In conclusion, I would like to say the following - AlphaFold2 is definitely a breakthrough. So far, there are some points that limit its practical application, but it seems that they can be overcome. Of course, for this you need to set such a goal and confidently go towards it. And I want to believe that DeepMind will not abandon its offspring and will continue to develop and improve it. It will be very great if this development proceeds with the same leaps and bounds as before.



Post-conclusion



We hope you were impressed by the existing problems, the approaches to solving them, and the success of these approaches. In our opinion, the most beautiful thing about such events is the demonstration of how correctly applied knowledge from different fields can give incredible results and help in solving the most difficult problems facing humanity.

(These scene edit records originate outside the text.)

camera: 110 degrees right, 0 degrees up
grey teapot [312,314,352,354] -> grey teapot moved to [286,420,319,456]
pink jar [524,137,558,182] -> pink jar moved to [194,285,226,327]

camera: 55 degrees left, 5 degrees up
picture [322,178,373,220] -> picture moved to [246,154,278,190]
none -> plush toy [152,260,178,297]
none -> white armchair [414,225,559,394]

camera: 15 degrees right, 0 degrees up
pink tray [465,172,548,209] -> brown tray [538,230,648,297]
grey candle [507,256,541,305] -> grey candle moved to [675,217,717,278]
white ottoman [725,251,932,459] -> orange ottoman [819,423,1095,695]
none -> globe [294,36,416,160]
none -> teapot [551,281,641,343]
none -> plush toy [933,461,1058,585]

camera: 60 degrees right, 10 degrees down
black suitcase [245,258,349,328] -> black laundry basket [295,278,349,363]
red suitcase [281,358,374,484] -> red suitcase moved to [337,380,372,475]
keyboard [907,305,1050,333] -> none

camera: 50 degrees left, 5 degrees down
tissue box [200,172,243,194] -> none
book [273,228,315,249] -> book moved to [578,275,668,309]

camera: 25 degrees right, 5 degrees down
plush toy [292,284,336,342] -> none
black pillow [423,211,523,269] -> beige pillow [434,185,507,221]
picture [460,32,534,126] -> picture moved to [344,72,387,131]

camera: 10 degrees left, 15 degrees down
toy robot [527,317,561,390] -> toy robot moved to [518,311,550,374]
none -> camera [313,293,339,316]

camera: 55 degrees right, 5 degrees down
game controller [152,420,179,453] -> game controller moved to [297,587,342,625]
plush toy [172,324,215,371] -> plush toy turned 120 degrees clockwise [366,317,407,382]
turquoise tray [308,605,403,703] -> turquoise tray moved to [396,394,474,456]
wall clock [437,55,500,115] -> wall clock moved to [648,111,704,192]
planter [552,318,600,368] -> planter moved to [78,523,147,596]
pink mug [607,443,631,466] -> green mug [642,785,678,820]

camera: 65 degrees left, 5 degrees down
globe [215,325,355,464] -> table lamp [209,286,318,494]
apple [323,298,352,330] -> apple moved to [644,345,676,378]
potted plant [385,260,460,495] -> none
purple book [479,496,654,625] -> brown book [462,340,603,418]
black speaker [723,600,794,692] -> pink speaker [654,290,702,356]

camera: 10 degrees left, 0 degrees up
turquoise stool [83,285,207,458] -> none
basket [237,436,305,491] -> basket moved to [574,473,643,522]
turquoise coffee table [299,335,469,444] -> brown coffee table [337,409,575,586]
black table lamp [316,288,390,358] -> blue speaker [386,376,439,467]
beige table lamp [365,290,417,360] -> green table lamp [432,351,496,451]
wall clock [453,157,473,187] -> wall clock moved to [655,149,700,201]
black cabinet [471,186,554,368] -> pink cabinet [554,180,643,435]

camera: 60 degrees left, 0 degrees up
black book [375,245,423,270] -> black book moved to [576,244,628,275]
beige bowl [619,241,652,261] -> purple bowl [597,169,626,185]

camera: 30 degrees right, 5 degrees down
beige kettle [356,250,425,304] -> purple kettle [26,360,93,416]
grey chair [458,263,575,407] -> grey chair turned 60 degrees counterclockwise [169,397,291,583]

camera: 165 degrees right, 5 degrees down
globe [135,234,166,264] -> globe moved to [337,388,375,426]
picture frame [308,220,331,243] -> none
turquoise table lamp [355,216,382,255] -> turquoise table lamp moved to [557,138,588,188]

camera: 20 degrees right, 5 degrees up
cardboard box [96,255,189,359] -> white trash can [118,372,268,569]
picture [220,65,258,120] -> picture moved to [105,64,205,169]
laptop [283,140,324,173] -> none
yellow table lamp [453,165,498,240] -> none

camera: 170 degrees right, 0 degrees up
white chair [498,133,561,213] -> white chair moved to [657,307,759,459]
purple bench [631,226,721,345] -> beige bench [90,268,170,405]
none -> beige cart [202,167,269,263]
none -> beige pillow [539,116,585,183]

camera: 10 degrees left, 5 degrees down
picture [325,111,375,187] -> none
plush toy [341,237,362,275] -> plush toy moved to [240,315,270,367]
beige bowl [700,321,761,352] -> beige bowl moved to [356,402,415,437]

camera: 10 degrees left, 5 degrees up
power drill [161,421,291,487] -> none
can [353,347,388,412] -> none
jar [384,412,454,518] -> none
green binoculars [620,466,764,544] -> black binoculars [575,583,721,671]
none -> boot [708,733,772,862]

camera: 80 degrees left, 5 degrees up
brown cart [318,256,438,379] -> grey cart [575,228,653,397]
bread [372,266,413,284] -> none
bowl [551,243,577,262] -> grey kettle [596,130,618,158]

AlphaFold was born out of the fact that his team members had competencies in biology, physics, mathematics, deep learning algorithms and optimization - that is, in the field of computational biology. Few places in the world are well taught this, and so far nowhere at a sufficient level is taught in Russia. But in 2021, the Higher School of Economics, together with BIOCAD, is launching a master's program in Computational Biology and Bioinformatics., which will teach these disciplines so necessary to meet such ambitious goals.



Students with a strong physical and mathematical background, without chemical and biological training are expected in the magistracy. HSE lecturers will provide the best courses in the country in algorithms, programming, data analysis, and industry staff will tell the special heads of physics, molecular biology, chemistry, as well as special courses on molecular modeling, structural bioinformatics algorithms, systems pharmacology and other important topics for the field. And, which is also important, they will talk about real industrial biological problems and teach you how to use the knowledge and skills gained to solve them.